As for what made Marasco so good? 

“He had the biggest forearms I’ve ever seen on a racehorse, and that includes right up until this day,” said Duncan. 

“I think he used his forearms to drag his body forward rather than using it as a pivot, horses will pivot on their front legs in their action, but his forearms were enormous and I thought he used that as an extra source of propulsion.”

Marasco runs second behind Pompeii Ruler in the 2007 G1 Australian Cup, run at Caulfield that year. (Photo by Quinn Rooney/Getty Images)

The next summer Marasco would of course go on to win the then G2 Winterbottom Stakes, the first of 12 career stakes wins and $1.7 million prizemoney. And despite campaigning brilliantly in the eastern states – including finishing second in Pompeii Ruler’s G1 Australian Cup and El Segundo’s G1 C.F. Orr Stakes – 11 of those stakes wins would be achieved in his home state. 

“It was fantastic to see him competing in those big races out east, it’s hard to believe that he never won a Group One but I genuinely think that if not for a few soundness issues he would have landed one for sure,” said Robertson, who ultimately rode Marasco five times for four wins, before making way for names like Oliver, Childs, Beadman and Rodd. 
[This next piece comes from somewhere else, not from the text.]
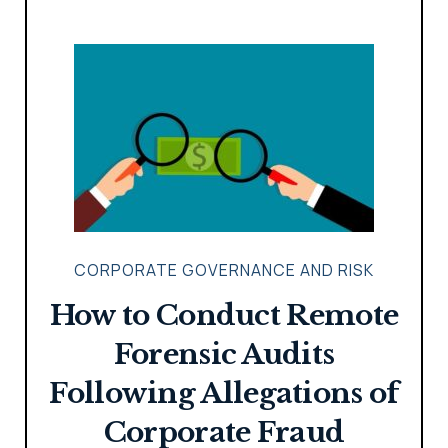
CORPORATE GOVERNANCE AND RISK
How to Conduct Remote
Forensic Audits
Following Allegations of
Corporate Fraud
It’s always a real privilege to get on a good horse like him but that’s the game, the experienced higher profile jockeys often end up with the rides and I’ve got no issue with that.” 

For Duncan, hindsight suggests that Marasco may perhaps have been campaigned over distances beyond his optimum. 

“Looking back now I feel like he was never a 2000m horse, he was never even a mile horse – he had no right to run second in the Australian Cup but that’s how good he was. He was a sprinter with a very high cruising speed and he was very effective. The day he beat Apache Cat in the Makybe Diva, he doesn’t even look like he’s moving, he was such an efficient horse.” 

Marasco and Darren Beadman defeat G1 star Apache Cat in the Makybe Diva Stakes. (Photo by Mark Dadswell/Getty Images)

As for any soundness issues, Duncan feels Marasco’s niggles were simply a result of his immense frame, one nurtured under the patient guidance of Kersley. 

“If you weigh-in at 550kg race day that’s 600kg going into work, you can be perfect and still have issues. He ran 33 seconds or less for the final three furlongs on 10 occasions I think. 

“When you’re travelling at that speed and you’re built like he is, you only have to put your hoof in a rough patch to put extra stresses on it.

“But Fred Kersley was very good at minimising the impact of those sorts of dynamics in his horses.”

And in the same week that Northerly assumes naming rights for Western Australia’s 1800m Group 1, the former Kingston Town Stakes, Duncan can’t resist a cheeky reference to his great champion.

“Fred and I had horse who won a couple of Cox Plates whose name I forget now.

“He was ill-conformed, and a less patient trainer would likely have pushed too early and broken him down too.”